Abstract
Types, relations, and properties are fundamental for conceptual modeling and knowledge representation, being essential concepts in all major modeling languages in these fields. Despite that, from an ontological and cognitive point of view, there has been a lack of theoretical support for precisely defining a consensual view on these concepts. As a consequence, there has been a lack of precise methodological support for users when choosing the best way to model specific domains through the application of these concepts, building sound taxonomic structures, and consistent relations. For the past two decades, a community of researchers has contributed to the development of the Unified Foundational Ontology (UFO) by consistently putting together theories from areas such as formal ontology, cognitive science, linguistics, and philosophical logic. These results are collected into a conceptual modeling language dubbed OntoUML, whose constructs and semantically-motivated syntactical constraints reflect the ontological micro-theories comprising UFO.

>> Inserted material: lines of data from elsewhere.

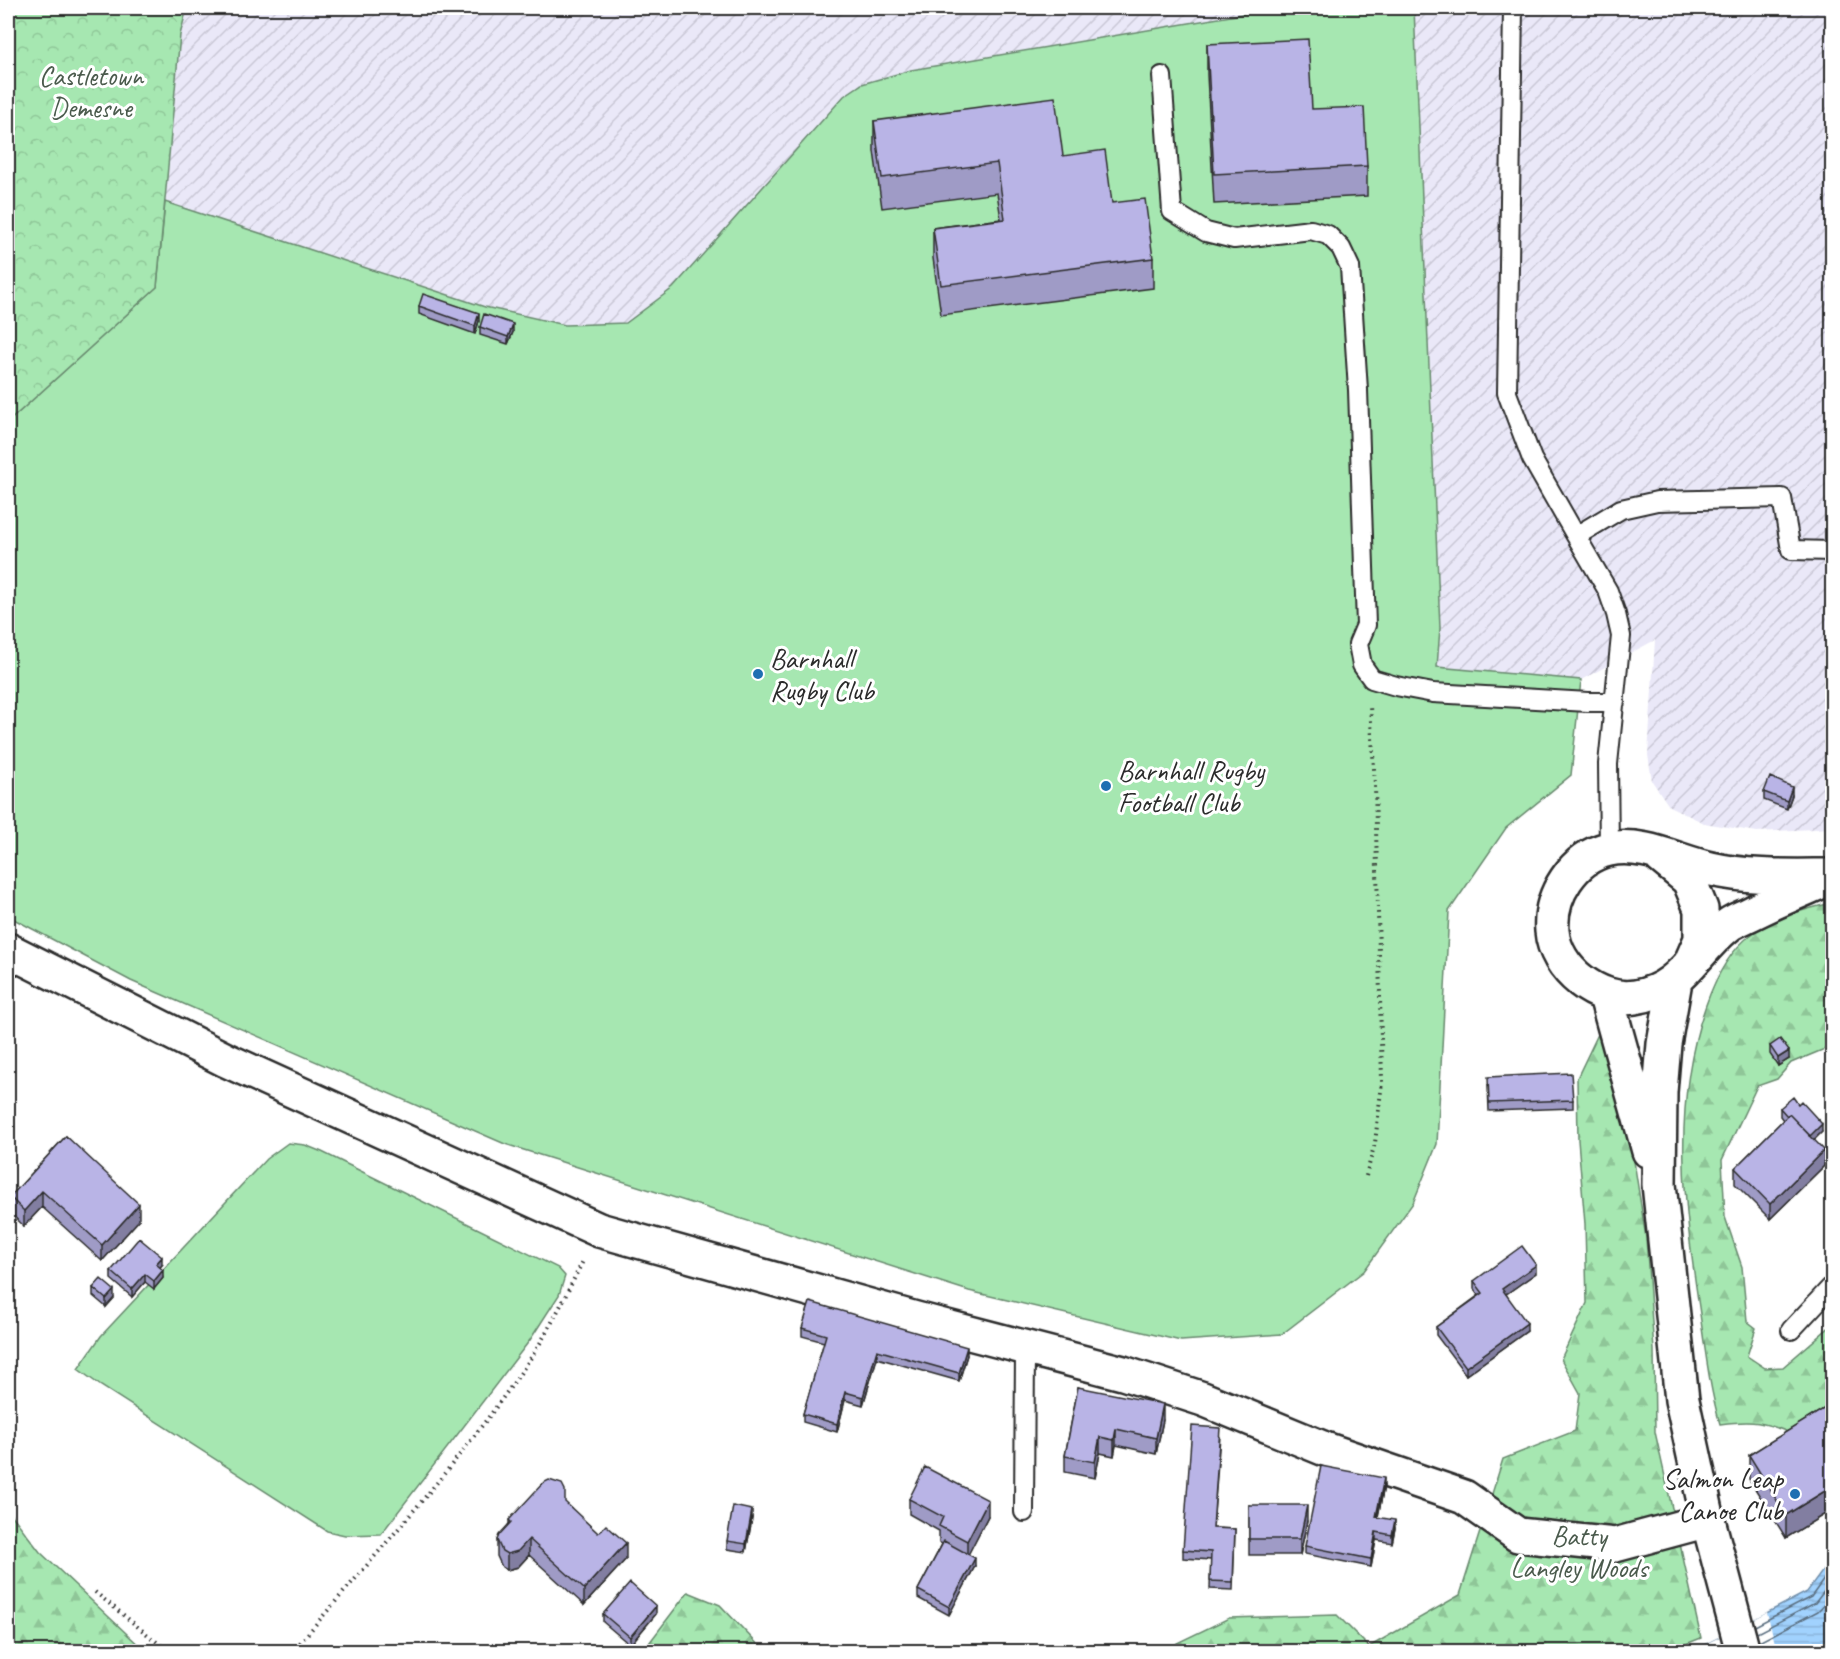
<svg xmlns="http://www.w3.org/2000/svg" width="1840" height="1659" font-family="Caveat,sans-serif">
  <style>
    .industrial { fill: url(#industrial-furrows) }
    .green { fill: #a6e7b1; stroke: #68896e; stroke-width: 1.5 }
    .forest { fill: url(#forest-firs); stroke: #68896e; stroke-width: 1.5 }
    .park { fill: url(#park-crowns); stroke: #68896e; stroke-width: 1.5 }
    .water { fill: url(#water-rules); stroke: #728faa; stroke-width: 1.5 }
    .pier { fill: #fff }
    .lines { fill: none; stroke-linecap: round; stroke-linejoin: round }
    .shore { stroke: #5a6e7f; stroke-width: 1.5 }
    .lane-casing { stroke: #2b2b2b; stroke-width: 22 }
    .street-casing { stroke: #2b2b2b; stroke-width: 38 }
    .secondary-casing { stroke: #2b2b2b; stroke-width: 38 }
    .path { stroke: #2b2b2b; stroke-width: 4; stroke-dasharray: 1.5 4.5; stroke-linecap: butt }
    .lane { stroke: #fff; stroke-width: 18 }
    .street { stroke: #fff; stroke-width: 33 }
    .secondary { stroke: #fff; stroke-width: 33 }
    .wall { fill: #9f9bc6; stroke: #2b2b2b; stroke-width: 1.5 }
    .shaded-wall { fill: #827ea1; stroke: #2b2b2b; stroke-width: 1.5 }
    .building { fill: #b9b4e6; stroke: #2b2b2b; stroke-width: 1.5 }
    .poi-dot { fill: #1f6fb2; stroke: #fff; stroke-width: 2 }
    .labels { text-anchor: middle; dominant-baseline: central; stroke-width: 6; stroke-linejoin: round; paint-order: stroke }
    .park-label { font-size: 28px; fill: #4a5a4c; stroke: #fff }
    .poi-label { font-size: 28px; fill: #2b2b2b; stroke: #fff; text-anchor: start }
  </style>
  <defs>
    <pattern id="industrial-furrows" width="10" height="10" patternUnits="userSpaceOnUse" patternTransform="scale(1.5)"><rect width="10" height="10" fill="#eae8f8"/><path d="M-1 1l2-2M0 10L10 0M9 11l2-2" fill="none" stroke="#c9c7d5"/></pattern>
    <pattern id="forest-firs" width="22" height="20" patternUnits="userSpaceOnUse" patternTransform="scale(1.5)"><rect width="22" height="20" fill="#a6e7b1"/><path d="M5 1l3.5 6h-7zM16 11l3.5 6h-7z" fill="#8fc698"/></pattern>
    <pattern id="park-crowns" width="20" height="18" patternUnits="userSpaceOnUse" patternTransform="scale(1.5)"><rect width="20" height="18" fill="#a6e7b1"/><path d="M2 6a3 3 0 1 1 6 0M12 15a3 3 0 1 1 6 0" fill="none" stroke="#8fc698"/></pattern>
    <pattern id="water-rules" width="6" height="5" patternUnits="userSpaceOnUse" patternTransform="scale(1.5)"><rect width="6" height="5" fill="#a1d2fe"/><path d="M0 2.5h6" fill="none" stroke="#8bb4da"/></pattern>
  </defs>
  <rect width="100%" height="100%" fill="#fff"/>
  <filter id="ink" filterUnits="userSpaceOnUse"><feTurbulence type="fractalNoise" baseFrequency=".0167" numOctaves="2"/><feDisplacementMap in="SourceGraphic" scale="12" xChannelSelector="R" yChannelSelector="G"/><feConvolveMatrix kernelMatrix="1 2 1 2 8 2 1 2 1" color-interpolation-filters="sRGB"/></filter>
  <g filter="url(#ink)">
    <path class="industrial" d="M187,8H1278L911,70L862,84L844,96L673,288L626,323L565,325L485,307L165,202L180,35Z
      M1414,8H1832V828L1757,832L1704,823L1669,806L1652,781L1648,755L1655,640L1581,680L1437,668L1440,628Z"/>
    <path class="green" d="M1278,8H1414L1440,628L1437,667L1581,680L1571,775L1506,828L1449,911L1437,1144L1413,1203L1364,1271L1282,1334L1181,1341L969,1291L505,1144L131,981L8,916V422L157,287L165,202L485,307L565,325L626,323L673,288L844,96L862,84L911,70Z
      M288,1143L305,1145L322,1152L558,1268L565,1276L559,1295L530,1340L381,1534L345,1535L327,1531L101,1386L78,1369L101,1336L266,1159Z"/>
    <path class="forest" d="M1832,903V1046L1791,1063L1777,1079L1757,1086L1722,1160L1725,1217L1742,1267L1747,1321L1756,1328L1747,1356L1765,1368L1783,1367L1832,1325V1415L1795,1435C1763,1421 1753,1420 1720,1424C1709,1386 1705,1347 1699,1307C1684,1207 1671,1103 1706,1005C1715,979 1729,951 1752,934C1775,917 1805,909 1832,903Z
      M1602,1026L1631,1142L1646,1238L1654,1350L1655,1432L1701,1638L1666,1652H1169L1177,1643L1229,1618L1337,1615L1369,1647L1460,1595L1503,1459L1575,1431L1580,1393L1561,1359L1587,1303L1585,1224L1578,1140L1577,1078Z
      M8,1510L40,1552L145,1651H8Z
      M688,1592L720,1605L764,1651H643Z"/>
    <path class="park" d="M8,8H187L180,35L157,287L8,422Z"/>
    <path class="water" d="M1832,1558V1651L1691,1652L1807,1592Z"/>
    <path class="pier" d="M1767,1612L1777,1651H1708L1706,1644Z"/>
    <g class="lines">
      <path class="shore" d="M1755,1626L1811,1597L1832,1568
        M1757,1633L1815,1603L1832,1581
        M1759,1642L1818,1611L1832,1596"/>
      <defs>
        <path id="lane" d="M1513,8L1507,393L1532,459L1576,536
          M1162,76L1172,211L1206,232L1234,239L1311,230L1328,235L1341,248L1350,267L1358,390L1366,625L1358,644L1362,665L1372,679L1396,686L1433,693L1588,702H1615
          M1609,849L1608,764L1621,636L1616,614L1608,591L1576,536L1621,509L1657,501L1782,498L1791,550L1832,551
          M1791,1330L1832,1286
          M1024,1512L1025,1347"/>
        <path id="street" d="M8,950L226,1060L599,1230L916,1319L1123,1373L1203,1399L1325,1449L1464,1497L1518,1535L1615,1545L1708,1520"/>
        <path id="secondary" d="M1661,857L1689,880L1701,909V939L1691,962
          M1832,876C1792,876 1750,878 1711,869C1678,862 1644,842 1609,849C1573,857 1549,896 1552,931C1555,969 1598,1003 1635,997C1680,991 1694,953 1726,927C1732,921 1742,918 1750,914C1777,900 1805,889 1832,877
          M1675,981L1664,1044L1660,1092L1659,1184L1682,1400L1708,1520L1743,1652
          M1606,996L1649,1151"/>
      </defs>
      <use href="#lane" class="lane-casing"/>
      <use href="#street" class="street-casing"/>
      <use href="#secondary" class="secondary-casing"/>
      <path class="path" d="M1366,1176L1375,1143L1382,1082L1375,785L1370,706
        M95,1592L169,1652
        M292,1652C374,1556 460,1463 530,1359C551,1328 567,1292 584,1259"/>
      <use href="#lane" class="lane"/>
      <use href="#street" class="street"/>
      <use href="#secondary" class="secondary"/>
    </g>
    <path class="wall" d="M1207,44L1312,109L1367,166V196L1214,204L1207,75Z
      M874,121L1063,156L1112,203L1153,258V288L941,315L933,258V228L1001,219L997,193L882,208L874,151Z
      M419,306L479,321L475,334L419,314Z
      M480,327L513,332L508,344L480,335Z
      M1764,792L1792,795L1787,809L1764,800Z
      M1770,1046L1789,1059L1778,1066L1770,1054Z
      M1488,1085L1573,1100V1108L1489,1111Z
      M1780,1108L1822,1132L1814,1140L1824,1166L1770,1219L1735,1184V1168L1783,1120L1780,1116Z
      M66,1136L139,1220L102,1261L42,1207L24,1226L10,1213V1197Z
      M162,1265L160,1267L163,1278L154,1289L145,1282L132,1297L111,1279V1271Z
      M1536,1273L1506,1294L1527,1331L1466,1375L1436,1335V1327L1479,1295L1474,1289V1281Z
      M93,1288L114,1298L106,1307L93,1296Z
      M802,1328L967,1355L959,1381L877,1358L863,1405L845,1400L837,1432L803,1422V1414L824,1342L802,1336Z
      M1078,1387L1163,1420L1156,1454L1116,1445L1114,1456L1100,1453L1095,1478L1065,1472V1456Z
      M1833,1403V1509L1786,1538L1749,1479V1455Z
      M1220,1436L1213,1528L1235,1529L1233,1590L1210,1589L1211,1560L1183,1558V1550Z
      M1384,1486L1378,1517L1395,1528L1392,1543L1376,1540L1371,1567L1305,1554V1546Z
      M909,1499L988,1516L968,1554L975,1566L949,1615L918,1598V1590L942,1544L939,1542V1531L909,1514Z
      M565,1503L626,1559L584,1605L529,1555L518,1567L507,1570L502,1567L497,1556V1540L509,1524V1520Z
      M1249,1505L1307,1521L1300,1555H1249Z
      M752,1518L746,1552L727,1549V1541Z
      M603,1614H656L630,1645L603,1622Z"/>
    <path class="shaded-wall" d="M479,313V321L475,334V326Z
      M513,324V332L508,344V337Z
      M1792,787V795L1787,809V801Z
      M1789,1051V1059L1778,1066V1058Z
      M1822,1124V1132L1807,1146V1138Z
      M1824,1150V1166L1770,1219V1204Z
      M42,1191V1207L24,1226V1211Z
      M139,1204V1220L102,1261V1245Z
      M162,1257V1265L156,1272V1264Z
      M1536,1265V1273L1502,1297V1289Z
      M163,1270V1278L154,1289V1281Z
      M145,1274V1282L132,1297V1289Z
      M114,1290V1298L106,1307V1299Z
      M1527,1323V1331L1466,1375V1367Z
      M967,1347V1355L959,1381V1373Z
      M877,1350V1358L863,1405V1397Z
      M845,1392V1400L837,1432V1424Z
      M1163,1404V1420L1156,1454V1438Z
      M1116,1429V1445L1114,1456V1440Z
      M1100,1437V1453L1095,1478V1462Z
      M1384,1478V1486L1376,1525V1517Z
      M1833,1486V1509L1786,1538V1515Z
      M988,1500V1516L967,1557V1541Z
      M1307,1505V1521L1300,1555V1539Z
      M752,1510V1518L746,1552V1544Z
      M1395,1520V1528L1392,1543V1535Z
      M1376,1532V1540L1371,1567V1559Z
      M529,1539V1555L518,1567L507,1570V1554Z
      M626,1543V1559L584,1605V1589Z
      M975,1558V1566L949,1615V1607Z
      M656,1606V1614L630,1645V1637Z"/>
    <path class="building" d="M1308,39L1312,109L1364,107L1367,166L1214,174L1207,44Z
      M1055,97L1063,156L1105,150L1112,203L1145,199L1153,258L941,285L933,228L1005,219L997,163L882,178L874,121Z
      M423,294L479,313L475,326L419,306Z
      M484,314L513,324L508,337L480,327Z
      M1770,777L1792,787L1787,801L1764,792Z
      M1780,1039L1789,1051L1778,1058L1770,1046Z
      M1571,1073L1573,1100L1489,1103L1488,1077Z
      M1793,1097L1798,1104L1801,1101L1822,1124L1810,1136L1789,1114L1787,1116L1780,1108Z
      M1789,1114L1824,1150L1770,1204L1735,1168Z
      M66,1136L139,1204L102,1245L42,1191L24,1211L10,1197Z
      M139,1238L162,1257L156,1264L163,1270L154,1281L145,1274L132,1289L111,1271Z
      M1522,1246L1536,1265L1502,1289L1527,1323L1466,1367L1436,1327L1483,1293L1474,1281Z
      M101,1279L114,1290L106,1299L93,1288Z
      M810,1302L967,1347L959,1373L877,1350L863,1397L845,1392L837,1424L803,1414L826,1335L802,1328Z
      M1078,1387L1163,1404L1156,1438L1116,1429L1114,1440L1100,1437L1095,1462L1065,1456Z
      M1833,1403V1486L1786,1515L1749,1455Z
      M1192,1426L1220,1428L1213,1528L1235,1529L1233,1582L1210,1581L1211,1552L1183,1550Z
      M1321,1466L1384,1478L1376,1517L1395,1520L1392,1535L1376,1532L1371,1559L1305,1546Z
      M925,1467L988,1500L967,1541L939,1526L943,1517L909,1499Z
      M549,1480L562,1484L565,1490V1502L598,1533L606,1525L626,1543L584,1589L529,1539L518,1551L507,1554L502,1551L497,1540L499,1535L511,1522L509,1520L543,1483Z
      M1249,1505H1307L1300,1539H1249Z
      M733,1506L752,1510L746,1544L727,1541Z
      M944,1541L975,1558L949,1607L918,1590Z
      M630,1583L656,1606L630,1637L603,1614Z"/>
  </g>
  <g class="poi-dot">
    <circle cx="758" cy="674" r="6"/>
    <circle cx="1106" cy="786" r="6"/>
    <circle cx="1795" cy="1494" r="6"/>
  </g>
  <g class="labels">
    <g class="park-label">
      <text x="91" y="75">Castletown<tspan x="91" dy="32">Demesne</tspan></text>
      <text x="1579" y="1535">Batty<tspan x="1579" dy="32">Langley Woods</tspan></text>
    </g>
    <g class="poi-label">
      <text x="770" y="658">Barnhall<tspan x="770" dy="32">Rugby Club</tspan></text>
      <text x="1118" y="770">Barnhall Rugby<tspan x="1118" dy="32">Football Club</tspan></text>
      <text x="1783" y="1478" text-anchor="end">Salmon Leap<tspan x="1783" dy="32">Canoe Club</tspan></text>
    </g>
  </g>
  <rect width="1840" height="1659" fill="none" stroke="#fff" stroke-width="30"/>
  <rect x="15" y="15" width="1810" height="1629" fill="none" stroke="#2b2b2b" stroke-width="2" filter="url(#ink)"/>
</svg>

Over the years, UFO and OntoUML have been successfully employed on conceptual model design in a variety of domains including academic, industrial, and governmental settings. In addition, they have driven the development of numerous applications that assist OntoUML users to build, verify, and validate their models, as well as to use them in the design of ontology-driven applications.
These experiences exposed improvement opportunities for the OntoUML language, its underlying theory, UFO, and the suite of OntoUML-based applications. In this work, we revisit the foundations of these decades of research bringing together improvements to the theory (UFO), the language (OntoUML), and their software applications. In the context of UFO, we revisit its theories of types and relations formally defining improvements in first-order modal logics. In OntoUML, we conduct a language engineering step to reflect the theory’s improvements into the language’s constructs and constraints. Finally, we concretize these contributions by developing a new software solution for model design and verification built on a novel microservice-oriented architecture for OntoUML-based applications.